Apple apologises for slowing older iPhones, next iOS update to add info on battery health – tech news
Apple apologised to its customers after a major outrage over disclosure that it was deliberately slowing down older iPhones. The company had earlier said that the move was necessary to avoid unexpected shutdowns related to battery fatigue.
Many customers had interpreted the move as a way to for Apple to juice demand for newer iPhone models, their suspicions fueled by the fact that the company didn’t initially disclose the slowdowns or its reasons for them.
Apple has now promised to be more transparent on how it handles performance of older iPhones.
“First and foremost, we have never — and would never — do anything to intentionally shorten the life of any Apple product, or degrade the user experience to drive customer upgrades. Our goal has always been to create products that our customers love, and making iPhones last as long as possible is an important part of that,” said Apple in a statement.
Apple added that the power management feature was introduced with iOS 10.2.1 update to prevent shutdowns on older models.

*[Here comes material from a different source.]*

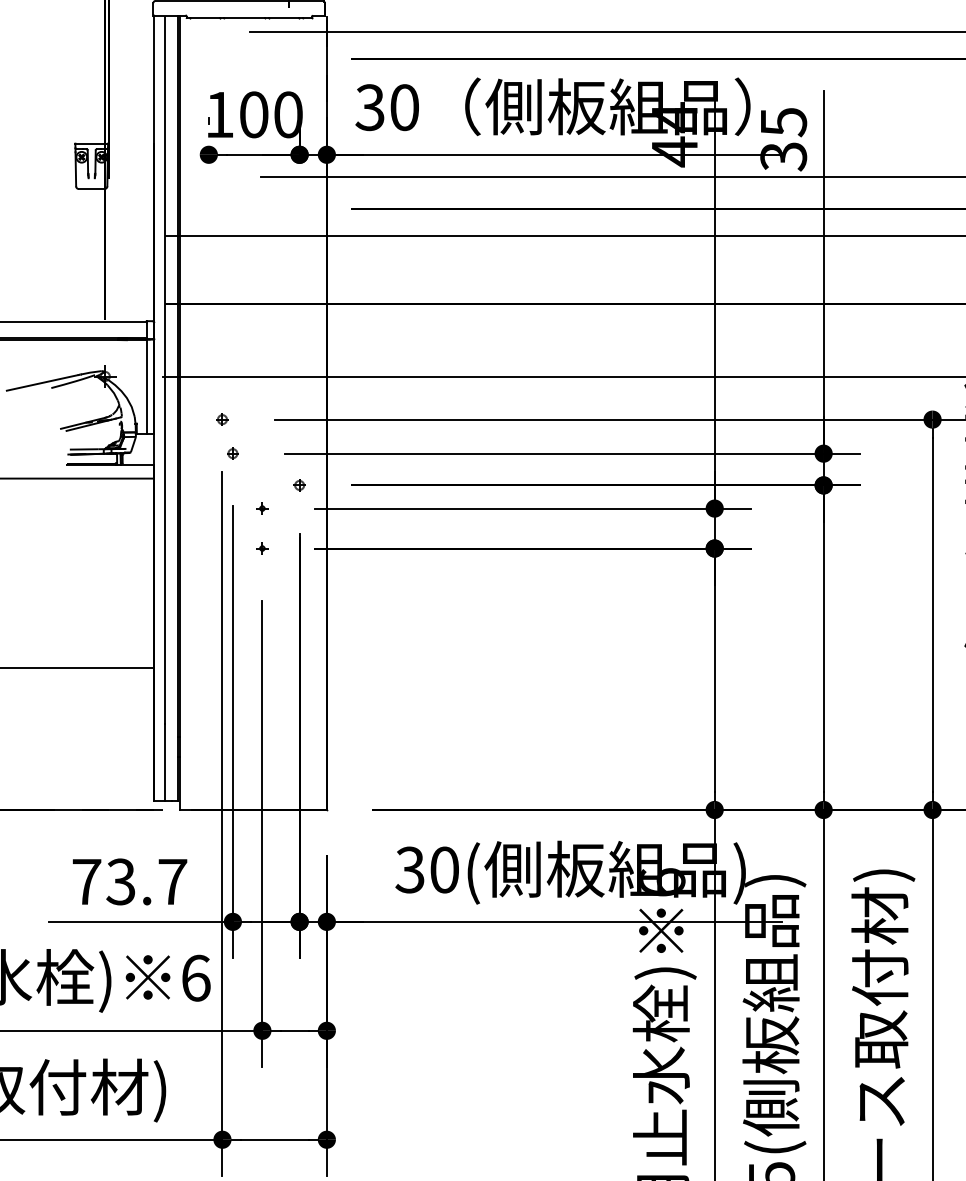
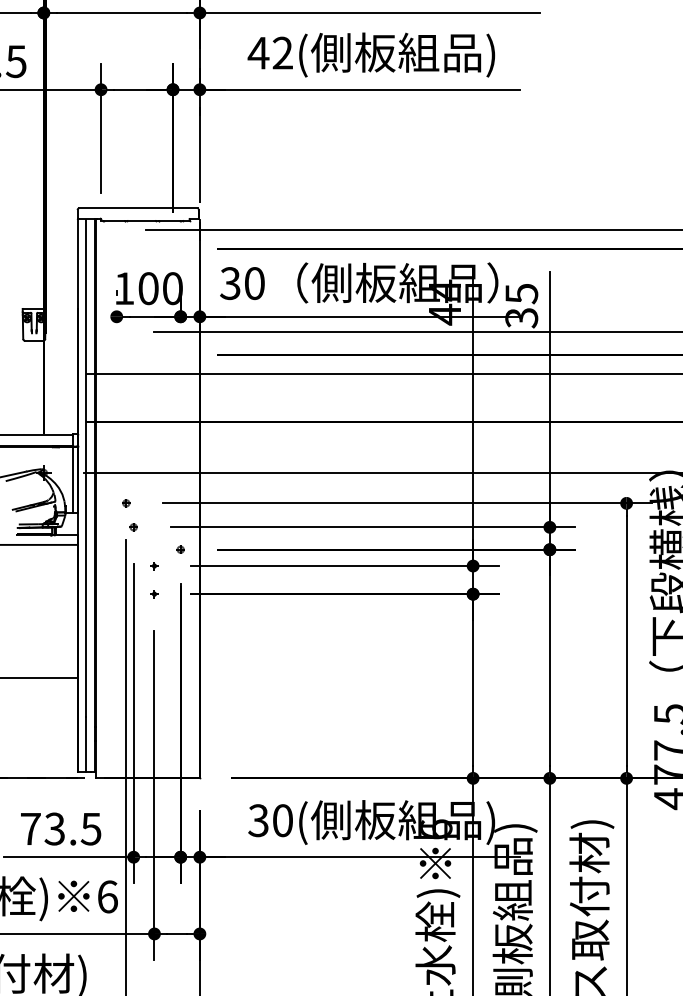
text: (171, 882) -> (90, 829), 73.7 -> 73.5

“With the update, iOS dynamically manages the maximum performance of some system components when needed to prevent a shutdown. While these changes may go unnoticed, in some cases users may experience longer launch times for apps and other reductions in performance,” it said.
“Customer response to iOS 10.2.1 was positive, as it successfully reduced the occurrence of unexpected shutdowns. We recently extended the same support for iPhone 7 and iPhone 7 Plus in iOS 11.2.”
Apple also said that it would release a software update in early 2018 that would allow users to more clearly see the health of their iPhone’s battery.
The company also said it was reducing the price of an out-of-warranty iPhone battery replacement from $79 to %29 for anyone with an iPhone 6 or later whose battery needs to be replaced, starting in late January through December 2018.
The controversy erupted last week after Apple acknowledged a feature to ‘smooth out’ spikes in demand for power to prevent iPhone 6 models from shutting down due to the cold or weak batteries.
Apple is facing multiple lawsuits including one in Israel for allegedly breaching customers’ trust.